Some notes out of my own experience of the Highlands, which goes back to the early 1950s about 30 years after the above photo was taken:

Campbell does not specify the season, but clearly it is cold weather. Based on what was served for supper and the availability of eggs, this was probably early spring. In the summer and fall, there certainly would have been fresh vegetables from the garden. So Campbell has described the winter diet of a prosperous family.

The pig’s value in the early South, and the importance of lard, cannot be emphasized too much. Though there was butter, the availability of butter would have varied from season to season, and according to the health and condition of the cows, and according to how many cows one had. Lard was the primary fat for Southern cuisine.

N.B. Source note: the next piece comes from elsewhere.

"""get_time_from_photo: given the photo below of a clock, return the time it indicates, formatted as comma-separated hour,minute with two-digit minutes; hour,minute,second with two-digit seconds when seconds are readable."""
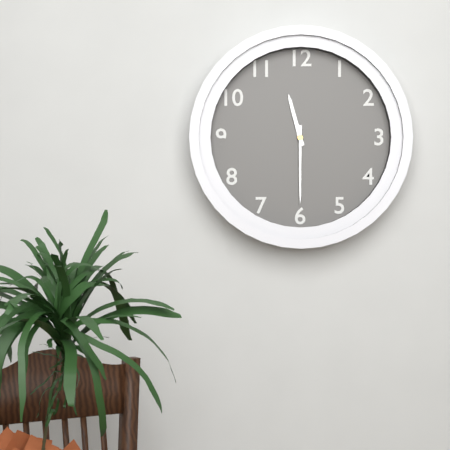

Even when I was a child, it was common for the woman of the house, and maybe one of her daughters, to not sit down for the meal if there were guests. Instead they would bustle around the table, and back and forth from the stove. The men, depending on the season, would guiltlessly retire to another room, or to the porch, after the meal, leaving the womenfolk to clean up the kitchen. I’ve witnessed this cleanup, though. It involved huge quantities of boiling water, either from kettles or from a reservoir in the wood-fired stove.

Technically, the musical instrument Campbell refers to is a harmonium, not an organ. The harmonium was a reed instrument driven by pedal-powered bellows. Harmoniums were quite common in the mountains. They were lighter than pianos, less expensive, easier to move and maintain.